For the last few days I have been tracking, and trading, Yen crosses. Moves have been large, relative to most recent history, so good number of pips could have made, or lost. In my opinion, this sudden jump in volatility made for difficult trading conditions, even though I’ve been getting ahead. Well, week is over and time to wrap JPY trading up. For the time being at least.
Previous post dealt with, of course, Yen pairs. I focused on GBP-JPY as an example of next trade. Looking for breakout, buy order was placed 160.50. Also, another buy order was put at 156.25, area that previously had shown strong support. Price retraced to around 158.00 end stayed in this fairly narrow band of 100 pips for about 12 hours. This is a long time of inaction when compared to most recent activity. At around 11:30 PM EST, in comments to last post, I suggested to get on the move out of that zone. For GBP-JPY it was a buy, so I placed another buy order at 158.50.

Price moved very nicely, but to the downside and kept falling for some time, eventually getting to about 156.00, previous major support. My buy order was filled then. It was held until the end of day. I closed it at 156.93, or a gain 68 pips. Comparing to the size of the price swing, not very much, but still a positive outcome.
Latest developments had bearish undertones. My vision is a little clouded by long term beliefs, but, in light of what the charts were indicating, I also tried short trades. With EUR-JPY, I became really “clever” and put a straddle trade just outside its congestion.

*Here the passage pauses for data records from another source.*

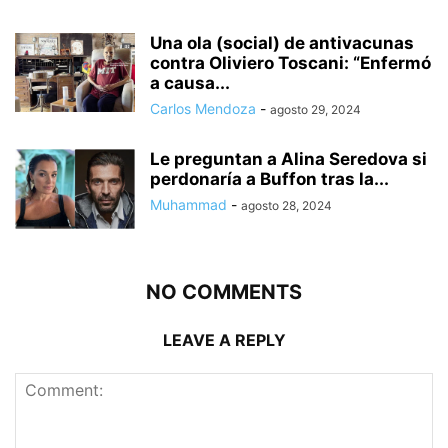
Una ola (social) de antivacunas
contra Oliviero Toscani: “Enfermó
a causa...
Carlos Mendoza
-
agosto 29, 2024
Le preguntan a Alina Seredova si
perdonaría a Buffon tras la...
Muhammad
-
agosto 28, 2024
NO COMMENTS
LEAVE A REPLY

Price broke to the downside, order was filled at 135.45. I placed target in the neighborhood of latest low, about the same area where a buy in GBP-JPY was set. Objective was reached for 110 pips and the support held as well. I didn’t follow it with a long trade, the beast position was enough.

One more trade was made in CAD-JPY. Principle was the same, selling the breakout. This trade also stopped where intended and target was reached for 110 pips. No follow up with a long trade. Orders for these trades were placed just after the comment in last post.
One should probably focused on the fact, that the support mentioned several times in the post held for now. This is probably the key to next trades, but it is better visible on 4H charts. If it goes, all JPY crosses might be in trouble. We’ll see next week.
Mike K.



Good to see you making pips Mike. Sometimes I am just happy to see an independent trader making the money. I took a small position Thursday short overnight when gbp/jpy broke 158. Sold aud, cad and eur also. I try to spread it out with the crosses in case some central bank decides to go on television and announce that they don’t have a recession really. Australia on Thrusday I guess. Canada about three weeks ago. Anyway, the crosses were flatlining, but because I held it small, I just went to sleep on it. Woke up and when it wouldn’t break 156, I covered and took about 180 pips. This leaves me flat for the week. I am happy, though I could have made more pouring coffee in Dunkin Donuts with the hours worked. Guess I have been really cranky since Jean Pierre started playing games with the chf and tout television went full monty on the bull with the spoos.
Good score on GBP-JPY. Now we have to watch 156.
Those were nice moves. Did also sell aud/jpy and nzd/jpy?
NZD-JPY was too strong so I left alone. Kiwi will have its turn for big moves and maybe I’ll catch then.